The poverty rate tends to generally follow the economic cycle (PDF). As the economy reached new heights in 2000, the poverty rate fell to 11.1 percent--a rate not seen since 1973—but in 2010 the poverty rate had jumped back up to 15.1 percent.

Under President Lyndon Johnson's Great Society, most assistance was in the form of cash benefits to needy families. Through the 1970s and 1980s, non-cash benefit programs were created or accelerated, including college grants, food stamps, and housing assistance. The 1990s ushered in welfare reform, replacing federal cash assistance with TANF block grant to states (PDF), with work requirements and time limits. The refundable earned income tax credit, (created in 1975) was greatly expanded at this time, providing extra cash to workers in an effort to "make work pay."

Today, record numbers receive food stamps, though one in five Americans struggle to afford food (Stateline). The number of Social Security Disability Insurance recipients has surged by more than 22 percent since the recession began, as that program effectively acts as a long-term unemployment benefit for some (Bloomberg).

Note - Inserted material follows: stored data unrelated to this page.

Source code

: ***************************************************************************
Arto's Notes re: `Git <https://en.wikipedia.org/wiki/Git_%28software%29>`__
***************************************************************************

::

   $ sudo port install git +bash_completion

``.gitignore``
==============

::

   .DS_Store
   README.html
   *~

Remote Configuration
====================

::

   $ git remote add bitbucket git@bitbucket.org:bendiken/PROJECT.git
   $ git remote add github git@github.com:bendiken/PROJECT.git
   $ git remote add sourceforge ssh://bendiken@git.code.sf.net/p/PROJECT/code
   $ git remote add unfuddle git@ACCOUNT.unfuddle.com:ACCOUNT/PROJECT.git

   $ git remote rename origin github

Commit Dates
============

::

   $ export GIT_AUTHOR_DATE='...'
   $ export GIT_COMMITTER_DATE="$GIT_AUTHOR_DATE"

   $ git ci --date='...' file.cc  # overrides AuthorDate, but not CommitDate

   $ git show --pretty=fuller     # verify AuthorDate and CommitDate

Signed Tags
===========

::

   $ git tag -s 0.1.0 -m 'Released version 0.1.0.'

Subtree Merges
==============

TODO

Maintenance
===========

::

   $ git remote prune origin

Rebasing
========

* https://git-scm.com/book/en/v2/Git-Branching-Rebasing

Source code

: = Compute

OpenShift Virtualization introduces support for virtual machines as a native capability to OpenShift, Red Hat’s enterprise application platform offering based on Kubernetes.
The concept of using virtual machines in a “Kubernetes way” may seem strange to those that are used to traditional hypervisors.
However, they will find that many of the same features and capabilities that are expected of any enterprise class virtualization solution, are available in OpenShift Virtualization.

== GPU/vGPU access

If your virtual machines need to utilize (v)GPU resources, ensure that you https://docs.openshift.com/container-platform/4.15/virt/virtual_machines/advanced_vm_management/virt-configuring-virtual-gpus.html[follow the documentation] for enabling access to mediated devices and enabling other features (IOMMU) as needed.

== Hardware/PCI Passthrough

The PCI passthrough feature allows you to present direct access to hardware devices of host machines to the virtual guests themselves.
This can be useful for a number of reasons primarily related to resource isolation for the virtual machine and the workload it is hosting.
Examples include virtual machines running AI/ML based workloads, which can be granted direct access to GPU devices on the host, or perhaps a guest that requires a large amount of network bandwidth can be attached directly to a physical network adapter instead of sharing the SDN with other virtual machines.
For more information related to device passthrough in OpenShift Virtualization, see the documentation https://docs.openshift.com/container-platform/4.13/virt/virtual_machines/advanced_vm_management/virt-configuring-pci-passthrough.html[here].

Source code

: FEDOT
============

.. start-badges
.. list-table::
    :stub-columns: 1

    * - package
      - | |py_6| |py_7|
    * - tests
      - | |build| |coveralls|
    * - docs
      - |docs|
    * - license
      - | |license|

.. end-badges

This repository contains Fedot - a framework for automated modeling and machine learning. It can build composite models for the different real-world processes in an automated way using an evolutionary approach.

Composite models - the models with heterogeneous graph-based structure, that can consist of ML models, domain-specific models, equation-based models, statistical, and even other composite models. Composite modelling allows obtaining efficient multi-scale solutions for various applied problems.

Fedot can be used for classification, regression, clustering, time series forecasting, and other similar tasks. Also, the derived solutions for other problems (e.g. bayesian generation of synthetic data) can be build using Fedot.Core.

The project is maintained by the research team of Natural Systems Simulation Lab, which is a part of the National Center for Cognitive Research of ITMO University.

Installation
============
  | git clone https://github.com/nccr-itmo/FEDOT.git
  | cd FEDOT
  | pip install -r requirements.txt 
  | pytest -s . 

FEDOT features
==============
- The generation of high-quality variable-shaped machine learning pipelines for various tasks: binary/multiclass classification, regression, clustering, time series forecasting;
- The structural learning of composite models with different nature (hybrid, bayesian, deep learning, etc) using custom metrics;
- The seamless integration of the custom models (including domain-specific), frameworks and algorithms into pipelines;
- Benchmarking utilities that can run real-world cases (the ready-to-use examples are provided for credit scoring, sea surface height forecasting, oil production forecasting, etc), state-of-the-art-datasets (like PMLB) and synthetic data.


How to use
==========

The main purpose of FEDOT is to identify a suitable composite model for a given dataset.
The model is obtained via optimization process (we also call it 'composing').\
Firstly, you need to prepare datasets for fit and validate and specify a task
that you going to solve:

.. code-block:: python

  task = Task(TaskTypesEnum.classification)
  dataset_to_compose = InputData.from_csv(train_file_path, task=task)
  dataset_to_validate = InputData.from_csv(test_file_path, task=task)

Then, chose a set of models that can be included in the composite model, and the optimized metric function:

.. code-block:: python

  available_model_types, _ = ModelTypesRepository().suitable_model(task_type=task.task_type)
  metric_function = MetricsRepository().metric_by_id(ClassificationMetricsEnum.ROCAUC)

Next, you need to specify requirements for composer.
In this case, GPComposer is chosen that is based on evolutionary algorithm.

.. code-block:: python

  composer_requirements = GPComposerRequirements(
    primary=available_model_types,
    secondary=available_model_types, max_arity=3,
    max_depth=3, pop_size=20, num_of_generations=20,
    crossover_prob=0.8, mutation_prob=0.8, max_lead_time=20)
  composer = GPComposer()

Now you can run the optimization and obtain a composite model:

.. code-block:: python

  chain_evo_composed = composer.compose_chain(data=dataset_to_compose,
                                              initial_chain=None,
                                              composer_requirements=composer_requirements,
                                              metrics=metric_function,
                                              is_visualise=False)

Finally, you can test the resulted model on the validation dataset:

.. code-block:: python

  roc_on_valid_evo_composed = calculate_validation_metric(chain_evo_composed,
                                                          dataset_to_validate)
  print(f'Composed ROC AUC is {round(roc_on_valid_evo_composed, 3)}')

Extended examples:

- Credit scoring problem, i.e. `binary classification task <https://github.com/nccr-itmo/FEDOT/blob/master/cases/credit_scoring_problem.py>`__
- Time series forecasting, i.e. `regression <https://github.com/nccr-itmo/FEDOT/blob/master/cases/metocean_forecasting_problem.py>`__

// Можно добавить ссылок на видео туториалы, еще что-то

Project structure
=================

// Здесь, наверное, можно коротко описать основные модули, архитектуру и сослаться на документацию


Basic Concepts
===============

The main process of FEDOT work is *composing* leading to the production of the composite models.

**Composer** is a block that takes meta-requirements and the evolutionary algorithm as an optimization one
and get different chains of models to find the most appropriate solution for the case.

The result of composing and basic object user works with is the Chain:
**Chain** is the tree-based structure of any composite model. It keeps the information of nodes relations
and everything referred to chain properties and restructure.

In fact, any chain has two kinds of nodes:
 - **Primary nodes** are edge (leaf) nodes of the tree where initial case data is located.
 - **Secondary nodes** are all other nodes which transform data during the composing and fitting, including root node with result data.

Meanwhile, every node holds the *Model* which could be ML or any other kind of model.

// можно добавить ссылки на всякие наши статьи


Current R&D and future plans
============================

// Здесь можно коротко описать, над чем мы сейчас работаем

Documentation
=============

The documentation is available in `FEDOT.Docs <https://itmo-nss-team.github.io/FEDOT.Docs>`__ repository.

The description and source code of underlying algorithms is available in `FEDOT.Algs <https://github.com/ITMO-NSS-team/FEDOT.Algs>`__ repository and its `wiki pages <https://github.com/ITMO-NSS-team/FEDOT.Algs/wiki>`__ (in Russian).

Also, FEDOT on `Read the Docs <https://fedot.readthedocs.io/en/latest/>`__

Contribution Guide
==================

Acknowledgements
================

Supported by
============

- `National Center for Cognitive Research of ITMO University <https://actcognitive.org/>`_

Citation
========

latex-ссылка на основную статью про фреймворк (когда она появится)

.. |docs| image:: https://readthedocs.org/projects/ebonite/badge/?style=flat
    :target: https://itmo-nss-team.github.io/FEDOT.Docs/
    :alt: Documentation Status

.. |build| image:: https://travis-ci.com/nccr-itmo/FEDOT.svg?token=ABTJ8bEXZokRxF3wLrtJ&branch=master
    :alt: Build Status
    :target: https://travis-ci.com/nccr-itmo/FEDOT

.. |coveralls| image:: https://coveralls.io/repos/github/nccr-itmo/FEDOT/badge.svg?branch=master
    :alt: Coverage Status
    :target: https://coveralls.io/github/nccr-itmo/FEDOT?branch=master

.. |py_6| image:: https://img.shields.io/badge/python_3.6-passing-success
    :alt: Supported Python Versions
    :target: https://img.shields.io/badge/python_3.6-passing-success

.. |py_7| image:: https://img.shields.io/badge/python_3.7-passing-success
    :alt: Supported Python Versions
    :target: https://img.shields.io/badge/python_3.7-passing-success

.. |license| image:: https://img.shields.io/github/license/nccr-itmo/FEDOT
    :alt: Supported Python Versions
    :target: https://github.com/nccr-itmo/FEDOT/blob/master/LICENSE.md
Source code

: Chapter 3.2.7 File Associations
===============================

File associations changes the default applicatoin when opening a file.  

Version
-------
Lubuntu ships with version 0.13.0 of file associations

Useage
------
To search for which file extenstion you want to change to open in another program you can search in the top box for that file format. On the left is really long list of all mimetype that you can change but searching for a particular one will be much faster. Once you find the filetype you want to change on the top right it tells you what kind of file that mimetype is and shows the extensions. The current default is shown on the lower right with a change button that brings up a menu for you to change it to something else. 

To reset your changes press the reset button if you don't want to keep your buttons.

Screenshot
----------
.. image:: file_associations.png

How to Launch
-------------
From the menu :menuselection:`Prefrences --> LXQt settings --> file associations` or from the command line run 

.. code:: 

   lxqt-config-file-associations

From Medicaid to unemployment benefits, many social support programs are driven by decisions at the state level. States have less flexibility to run deficits and many have cut programs to needy citizens. Pennsylvania recently joined other states in eliminating its general assistance program (Stateline). One caseworker observed: "My clients have lost an important source of funds for life's necessities, while they face longer waitlists for job training programs."

Bred for Success?

A longer-term source of income disparity is strengthening: It is increasingly difficult to reach a higher economic status than your parents. Many Americans take pride in the belief that everyone has a chance to "make it big" and rags-to-riches stories are almost legends. But today, more than 40 percent of those born into the lowest income quintile will stay there, and less than 30 percent will make an above-average income.

U.S. Economic Mobility

Among developed countries, only the United Kingdom has less class mobility; in 2006, the Brookings Institution found that 47 percent of U.S. parents' income advantages are passed to their children, greater than in France (41 percent), Germany (32 percent) or Sweden (27 percent). The countries with the highest mobility were Canada, Norway, Finland and Denmark, where less than 20 percent of economic advantages are passed to children (PDF).

Political Impact

The growing gap between the rich and poor may exacerbate political disunity. Economist Joseph E. Stiglitz of Columbia University examined this in his recent book, The Price of Inequality, and argued that no one has an interest in stark inequality. "The rich do not exist in a vacuum. They need a functioning society around them to sustain their position. Widely unequal societies do not function efficiently and their economies are neither stable nor sustainable" (Vanity Fair).

The Pew Research Center found increasing anxiety among America's middle class, with 85 percent expressing greater difficulty in maintaining their standard of living. While a majority of Americans see income inequality as a big problem (TheHill), polls also show more desire for economic growth and greater equality of opportunity (Gallup).

During the debate in late 2010 over whether to extend the Bush-era tax rates, influential behavioral economist Richard H. Thaler asked "whether we want a society in which the rich take an ever-increasing share of the pie, or prefer to return to conditions that allow all classes to anticipate an increasing standard of living" (NYT). The former chairman of Bush's Council of Economic Advisers, N. Gregory Mankiw, argued that raising his marginal tax rate would lead him--and many others--to work less (NYT). This tension between equality and growth is likely to remain unresolved for the foreseeable future.

Finally, an August 2012 paper by the Hoover Institution of Stanford argued that income inequality is not rising. Their analysis considered after tax income and added in non-cash benefits from employers and government programs, and calculated a decline in the U.S. Gini coefficient from 1993 to 2009. The authors argued that reducing income inequality would not improve economic well-being, and policymakers should instead target opportunity inequality.